Level of Significance: .01 One-Tailed, Negative

d.f.: 6 – 1 = 5

Critical Value: –3.365

HR: The therapy decreases the number of aggressive acts.

H0:The therapy increases or keeps the number of aggressive acts the same.

Work for the statistical test:

t = –1.6667/(1.5056/√6) = –1.6667/(1.5056/2.4495) = –1.6667/.6146 = –2.7118

Decision concerning the hypotheses:

Because the calculated t is closer to the mean than the critical value, we fail to reject the null hypothesis that therapy increases or keeps the number of aggressive acts the same.

Conclusion based on the decision:

Therefore, at the .01 level of significance, the decrease in aggressive acts after the therapy is not statistically significant.

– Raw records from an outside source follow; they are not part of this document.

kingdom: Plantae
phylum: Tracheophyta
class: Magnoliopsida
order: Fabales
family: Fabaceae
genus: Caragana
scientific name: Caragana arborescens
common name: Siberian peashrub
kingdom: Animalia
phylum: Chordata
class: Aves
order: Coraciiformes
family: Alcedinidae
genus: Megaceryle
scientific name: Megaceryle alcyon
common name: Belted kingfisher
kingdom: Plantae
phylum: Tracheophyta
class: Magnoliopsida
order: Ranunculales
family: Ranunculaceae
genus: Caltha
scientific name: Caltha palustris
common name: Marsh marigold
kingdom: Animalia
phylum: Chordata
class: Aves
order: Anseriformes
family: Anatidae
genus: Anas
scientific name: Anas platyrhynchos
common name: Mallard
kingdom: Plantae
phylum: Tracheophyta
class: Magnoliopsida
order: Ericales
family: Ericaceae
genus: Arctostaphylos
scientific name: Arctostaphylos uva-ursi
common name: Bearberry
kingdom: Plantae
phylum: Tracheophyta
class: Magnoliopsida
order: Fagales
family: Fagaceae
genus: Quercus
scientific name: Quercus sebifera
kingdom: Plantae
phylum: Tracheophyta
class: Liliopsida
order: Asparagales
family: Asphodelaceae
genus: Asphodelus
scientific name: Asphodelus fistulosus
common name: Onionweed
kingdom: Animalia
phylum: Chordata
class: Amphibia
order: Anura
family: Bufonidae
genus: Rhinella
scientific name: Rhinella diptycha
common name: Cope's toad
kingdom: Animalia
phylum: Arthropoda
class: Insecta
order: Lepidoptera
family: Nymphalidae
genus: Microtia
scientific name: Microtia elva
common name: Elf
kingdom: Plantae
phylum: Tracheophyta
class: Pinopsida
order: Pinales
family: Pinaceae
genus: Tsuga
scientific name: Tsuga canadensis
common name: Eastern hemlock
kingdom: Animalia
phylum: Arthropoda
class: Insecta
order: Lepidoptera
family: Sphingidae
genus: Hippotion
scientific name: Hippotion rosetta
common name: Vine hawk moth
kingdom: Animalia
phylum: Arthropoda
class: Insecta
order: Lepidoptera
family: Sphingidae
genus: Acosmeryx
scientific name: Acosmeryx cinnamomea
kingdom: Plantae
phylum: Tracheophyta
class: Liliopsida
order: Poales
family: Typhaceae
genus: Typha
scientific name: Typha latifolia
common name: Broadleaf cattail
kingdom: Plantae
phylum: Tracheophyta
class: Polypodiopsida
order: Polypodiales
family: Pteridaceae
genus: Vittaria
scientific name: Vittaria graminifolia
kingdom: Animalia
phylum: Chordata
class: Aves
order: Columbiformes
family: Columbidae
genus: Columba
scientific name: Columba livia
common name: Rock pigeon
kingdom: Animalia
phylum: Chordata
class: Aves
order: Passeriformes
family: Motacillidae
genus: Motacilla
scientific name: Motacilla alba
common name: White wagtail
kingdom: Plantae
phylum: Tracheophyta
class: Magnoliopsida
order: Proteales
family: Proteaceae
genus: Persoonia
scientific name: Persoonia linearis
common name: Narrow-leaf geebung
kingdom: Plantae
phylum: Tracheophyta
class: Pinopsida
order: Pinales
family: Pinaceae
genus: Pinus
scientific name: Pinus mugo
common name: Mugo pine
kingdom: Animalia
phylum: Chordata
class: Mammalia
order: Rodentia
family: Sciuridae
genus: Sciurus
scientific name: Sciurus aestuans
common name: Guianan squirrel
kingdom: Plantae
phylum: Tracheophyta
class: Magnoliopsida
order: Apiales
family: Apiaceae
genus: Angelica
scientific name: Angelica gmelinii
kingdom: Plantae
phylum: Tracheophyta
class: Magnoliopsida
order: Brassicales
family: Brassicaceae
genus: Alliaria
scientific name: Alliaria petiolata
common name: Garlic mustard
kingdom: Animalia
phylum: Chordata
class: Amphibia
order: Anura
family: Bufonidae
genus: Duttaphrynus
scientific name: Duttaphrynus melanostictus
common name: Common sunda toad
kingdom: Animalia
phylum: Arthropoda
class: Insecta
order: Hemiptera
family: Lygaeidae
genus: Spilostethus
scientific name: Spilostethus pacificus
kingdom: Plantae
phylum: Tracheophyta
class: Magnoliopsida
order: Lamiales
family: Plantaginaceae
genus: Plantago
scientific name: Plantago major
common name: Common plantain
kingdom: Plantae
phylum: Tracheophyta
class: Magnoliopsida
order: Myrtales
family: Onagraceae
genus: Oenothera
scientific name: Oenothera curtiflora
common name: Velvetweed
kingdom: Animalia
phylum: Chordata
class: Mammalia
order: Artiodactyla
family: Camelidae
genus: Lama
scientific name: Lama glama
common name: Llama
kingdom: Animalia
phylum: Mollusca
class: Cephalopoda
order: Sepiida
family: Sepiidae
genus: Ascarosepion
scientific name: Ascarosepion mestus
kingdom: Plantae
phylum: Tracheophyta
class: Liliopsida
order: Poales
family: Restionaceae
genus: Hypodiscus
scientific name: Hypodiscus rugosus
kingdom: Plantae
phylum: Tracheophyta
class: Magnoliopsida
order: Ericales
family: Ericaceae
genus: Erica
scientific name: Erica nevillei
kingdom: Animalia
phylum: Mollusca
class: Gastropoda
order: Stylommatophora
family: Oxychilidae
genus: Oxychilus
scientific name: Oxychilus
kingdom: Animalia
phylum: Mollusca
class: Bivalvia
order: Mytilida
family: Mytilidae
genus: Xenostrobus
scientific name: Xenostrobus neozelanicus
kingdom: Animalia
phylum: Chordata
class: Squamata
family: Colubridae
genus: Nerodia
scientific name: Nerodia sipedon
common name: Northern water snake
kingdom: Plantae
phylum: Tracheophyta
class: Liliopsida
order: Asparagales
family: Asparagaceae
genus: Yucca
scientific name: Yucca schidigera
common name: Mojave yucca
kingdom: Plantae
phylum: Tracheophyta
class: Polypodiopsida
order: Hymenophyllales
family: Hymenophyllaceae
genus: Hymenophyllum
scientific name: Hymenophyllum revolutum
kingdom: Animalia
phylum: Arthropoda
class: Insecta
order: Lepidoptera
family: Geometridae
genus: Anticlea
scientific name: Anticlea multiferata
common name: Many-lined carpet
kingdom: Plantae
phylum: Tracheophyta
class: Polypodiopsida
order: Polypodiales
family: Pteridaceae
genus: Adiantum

6) A student who has had a sociology statistics course is trying to decide which of two on-line merchants to buy a product from. The prices, shipping costs, and time to deliver are exactly the same. The final thing the student would like to check is how well the two merchants are rated by previous customers. He would like to be 95% sure there is a difference in the ratings of the two stores before deciding from which one to buy. Do the appropriate statistical test and tell the student if the two stores are rated differently.

Sample 1: First Store
Previous Customers / Rating out of 10 / m1 / x1 – m1 / (x1 – m1)2
5 / 8.8 / 8 / .8 / .64
4 / 6.4 / 8 / –1.6 / 2.56
3 / 8.7 / 8 / .7 / .49
2 / 7.8 / 8 / –.2 / .04
1 / 8.3 / 8 / .3 / .09
Σ / 40 / 0 / 3.82

v1: 3.82/4 = .955

Sample 2: Second Store
Previous Customers / Rating out of 10 / m2 / x2 – m2 / (x2 – m2)2
4 / 8.6 / 9 / –.4 / .16
3 / 8.9 / 9 / –.1 / .01
2 / 9.3 / 9 / .3 / .09
1 / 9.2 / 9 / .2 / .04
Σ / 36 / 0 / .3

v2: .3/3 = .1

HR: There is a difference in the two stores’ ratings.

H0:There is not a difference in the two stores’ ratings.

d.f.1: 4

d.f.2: 3

d.f.T: 7

Level of Significance: .05 Two-Tailed

Critical Value:±2.365

m1: 8

m2: 9

v1: .955

v2: .1

vpooled: (4/7) .955 + (3/7) .1 = .5714 (.955) + (.4286) .1 = .5457 + .0429 = .5886

vm1:.5886/5 = .1177

vm2: .5886/4 = .1472

vdifference:.1177 + .1472 = .2649

sdifference:√.2649 = .5147

Work for the Statistical Test:

t = (8 – 9)/.5147 = –1/.5147 = –1.943

Decision concerning the hypotheses:

Because the calculated t is within the critical values, we fail to reject the null hypothesis that there is not a difference in the two stores’ ratings.

Conclusion based on the decision:

Therefore, at the .05 level of significance, the difference in the ratings is not statistically significant.